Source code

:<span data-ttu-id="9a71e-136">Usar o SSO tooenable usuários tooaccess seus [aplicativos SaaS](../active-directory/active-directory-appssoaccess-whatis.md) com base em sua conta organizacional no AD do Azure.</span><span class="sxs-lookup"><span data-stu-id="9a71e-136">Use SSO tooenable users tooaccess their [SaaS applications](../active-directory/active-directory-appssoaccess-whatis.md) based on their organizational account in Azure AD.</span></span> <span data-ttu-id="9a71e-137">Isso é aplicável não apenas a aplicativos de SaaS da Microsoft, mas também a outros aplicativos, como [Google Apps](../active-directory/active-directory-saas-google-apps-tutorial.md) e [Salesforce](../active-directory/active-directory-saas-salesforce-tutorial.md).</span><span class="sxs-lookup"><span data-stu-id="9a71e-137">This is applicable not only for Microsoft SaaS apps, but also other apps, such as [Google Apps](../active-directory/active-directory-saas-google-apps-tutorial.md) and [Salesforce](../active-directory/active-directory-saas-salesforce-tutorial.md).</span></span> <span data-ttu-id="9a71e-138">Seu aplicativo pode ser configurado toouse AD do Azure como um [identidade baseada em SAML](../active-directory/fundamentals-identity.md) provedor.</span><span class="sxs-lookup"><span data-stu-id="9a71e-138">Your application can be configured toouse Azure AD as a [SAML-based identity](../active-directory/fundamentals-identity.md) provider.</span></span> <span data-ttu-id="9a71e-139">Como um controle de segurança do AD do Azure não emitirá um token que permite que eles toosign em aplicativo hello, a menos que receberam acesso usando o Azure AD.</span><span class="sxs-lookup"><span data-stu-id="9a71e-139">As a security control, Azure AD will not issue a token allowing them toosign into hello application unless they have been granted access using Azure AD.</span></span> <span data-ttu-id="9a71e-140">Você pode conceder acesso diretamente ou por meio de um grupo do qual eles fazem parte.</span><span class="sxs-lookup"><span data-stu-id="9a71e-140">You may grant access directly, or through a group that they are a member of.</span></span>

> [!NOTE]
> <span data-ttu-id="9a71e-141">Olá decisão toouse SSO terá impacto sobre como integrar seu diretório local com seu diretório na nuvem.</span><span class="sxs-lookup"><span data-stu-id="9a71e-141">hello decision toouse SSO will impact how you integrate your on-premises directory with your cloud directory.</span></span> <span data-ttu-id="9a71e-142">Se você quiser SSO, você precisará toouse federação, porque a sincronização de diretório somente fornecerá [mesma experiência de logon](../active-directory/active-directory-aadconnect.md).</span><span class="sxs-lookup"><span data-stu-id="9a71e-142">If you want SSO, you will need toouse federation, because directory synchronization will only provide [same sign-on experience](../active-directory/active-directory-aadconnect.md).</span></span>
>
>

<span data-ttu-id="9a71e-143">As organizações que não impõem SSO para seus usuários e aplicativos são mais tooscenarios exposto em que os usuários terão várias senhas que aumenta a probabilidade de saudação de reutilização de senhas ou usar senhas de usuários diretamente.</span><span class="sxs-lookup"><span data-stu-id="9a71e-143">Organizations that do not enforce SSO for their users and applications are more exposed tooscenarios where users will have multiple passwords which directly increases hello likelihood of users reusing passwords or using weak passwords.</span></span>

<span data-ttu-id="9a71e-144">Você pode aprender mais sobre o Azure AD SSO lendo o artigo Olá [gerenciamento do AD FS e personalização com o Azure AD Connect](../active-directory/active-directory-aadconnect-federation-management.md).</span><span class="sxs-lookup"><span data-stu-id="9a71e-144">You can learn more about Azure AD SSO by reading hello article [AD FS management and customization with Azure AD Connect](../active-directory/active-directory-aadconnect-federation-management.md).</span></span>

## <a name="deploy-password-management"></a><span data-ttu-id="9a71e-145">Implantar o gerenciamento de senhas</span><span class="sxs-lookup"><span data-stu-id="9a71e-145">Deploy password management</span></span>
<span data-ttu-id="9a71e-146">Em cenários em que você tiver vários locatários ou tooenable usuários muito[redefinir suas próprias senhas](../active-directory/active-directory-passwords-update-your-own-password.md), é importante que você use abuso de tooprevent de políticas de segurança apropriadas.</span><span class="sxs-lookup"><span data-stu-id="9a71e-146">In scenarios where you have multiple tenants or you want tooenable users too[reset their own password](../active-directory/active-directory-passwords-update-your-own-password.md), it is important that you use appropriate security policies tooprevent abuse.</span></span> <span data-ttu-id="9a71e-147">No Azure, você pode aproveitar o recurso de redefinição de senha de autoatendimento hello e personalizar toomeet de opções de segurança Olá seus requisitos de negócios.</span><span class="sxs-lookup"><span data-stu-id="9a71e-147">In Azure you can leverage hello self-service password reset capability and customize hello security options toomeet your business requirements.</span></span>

What you are asked to do:
The material above is to be transcribed in full, exactly as it stands.

Solution to this exercise:
Source code

:<span data-ttu-id="9a71e-136">Usar o SSO tooenable usuários tooaccess seus [aplicativos SaaS](../active-directory/active-directory-appssoaccess-whatis.md) com base em sua conta organizacional no AD do Azure.</span><span class="sxs-lookup"><span data-stu-id="9a71e-136">Use SSO tooenable users tooaccess their [SaaS applications](../active-directory/active-directory-appssoaccess-whatis.md) based on their organizational account in Azure AD.</span></span> <span data-ttu-id="9a71e-137">Isso é aplicável não apenas a aplicativos de SaaS da Microsoft, mas também a outros aplicativos, como [Google Apps](../active-directory/active-directory-saas-google-apps-tutorial.md) e [Salesforce](../active-directory/active-directory-saas-salesforce-tutorial.md).</span><span class="sxs-lookup"><span data-stu-id="9a71e-137">This is applicable not only for Microsoft SaaS apps, but also other apps, such as [Google Apps](../active-directory/active-directory-saas-google-apps-tutorial.md) and [Salesforce](../active-directory/active-directory-saas-salesforce-tutorial.md).</span></span> <span data-ttu-id="9a71e-138">Seu aplicativo pode ser configurado toouse AD do Azure como um [identidade baseada em SAML](../active-directory/fundamentals-identity.md) provedor.</span><span class="sxs-lookup"><span data-stu-id="9a71e-138">Your application can be configured toouse Azure AD as a [SAML-based identity](../active-directory/fundamentals-identity.md) provider.</span></span> <span data-ttu-id="9a71e-139">Como um controle de segurança do AD do Azure não emitirá um token que permite que eles toosign em aplicativo hello, a menos que receberam acesso usando o Azure AD.</span><span class="sxs-lookup"><span data-stu-id="9a71e-139">As a security control, Azure AD will not issue a token allowing them toosign into hello application unless they have been granted access using Azure AD.</span></span> <span data-ttu-id="9a71e-140">Você pode conceder acesso diretamente ou por meio de um grupo do qual eles fazem parte.</span><span class="sxs-lookup"><span data-stu-id="9a71e-140">You may grant access directly, or through a group that they are a member of.</span></span>

> [!NOTE]
> <span data-ttu-id="9a71e-141">Olá decisão toouse SSO terá impacto sobre como integrar seu diretório local com seu diretório na nuvem.</span><span class="sxs-lookup"><span data-stu-id="9a71e-141">hello decision toouse SSO will impact how you integrate your on-premises directory with your cloud directory.</span></span> <span data-ttu-id="9a71e-142">Se você quiser SSO, você precisará toouse federação, porque a sincronização de diretório somente fornecerá [mesma experiência de logon](../active-directory/active-directory-aadconnect.md).</span><span class="sxs-lookup"><span data-stu-id="9a71e-142">If you want SSO, you will need toouse federation, because directory synchronization will only provide [same sign-on experience](../active-directory/active-directory-aadconnect.md).</span></span>
>
>

<span data-ttu-id="9a71e-143">As organizações que não impõem SSO para seus usuários e aplicativos são mais tooscenarios exposto em que os usuários terão várias senhas que aumenta a probabilidade de saudação de reutilização de senhas ou usar senhas de usuários diretamente.</span><span class="sxs-lookup"><span data-stu-id="9a71e-143">Organizations that do not enforce SSO for their users and applications are more exposed tooscenarios where users will have multiple passwords which directly increases hello likelihood of users reusing passwords or using weak passwords.</span></span>

<span data-ttu-id="9a71e-144">Você pode aprender mais sobre o Azure AD SSO lendo o artigo Olá [gerenciamento do AD FS e personalização com o Azure AD Connect](../active-directory/active-directory-aadconnect-federation-management.md).</span><span class="sxs-lookup"><span data-stu-id="9a71e-144">You can learn more about Azure AD SSO by reading hello article [AD FS management and customization with Azure AD Connect](../active-directory/active-directory-aadconnect-federation-management.md).</span></span>

## <a name="deploy-password-management"></a><span data-ttu-id="9a71e-145">Implantar o gerenciamento de senhas</span><span class="sxs-lookup"><span data-stu-id="9a71e-145">Deploy password management</span></span>
<span data-ttu-id="9a71e-146">Em cenários em que você tiver vários locatários ou tooenable usuários muito[redefinir suas próprias senhas](../active-directory/active-directory-passwords-update-your-own-password.md), é importante que você use abuso de tooprevent de políticas de segurança apropriadas.</span><span class="sxs-lookup"><span data-stu-id="9a71e-146">In scenarios where you have multiple tenants or you want tooenable users too[reset their own password](../active-directory/active-directory-passwords-update-your-own-password.md), it is important that you use appropriate security policies tooprevent abuse.</span></span> <span data-ttu-id="9a71e-147">No Azure, você pode aproveitar o recurso de redefinição de senha de autoatendimento hello e personalizar toomeet de opções de segurança Olá seus requisitos de negócios.</span><span class="sxs-lookup"><span data-stu-id="9a71e-147">In Azure you can leverage hello self-service password reset capability and customize hello security options toomeet your business requirements.</span></span>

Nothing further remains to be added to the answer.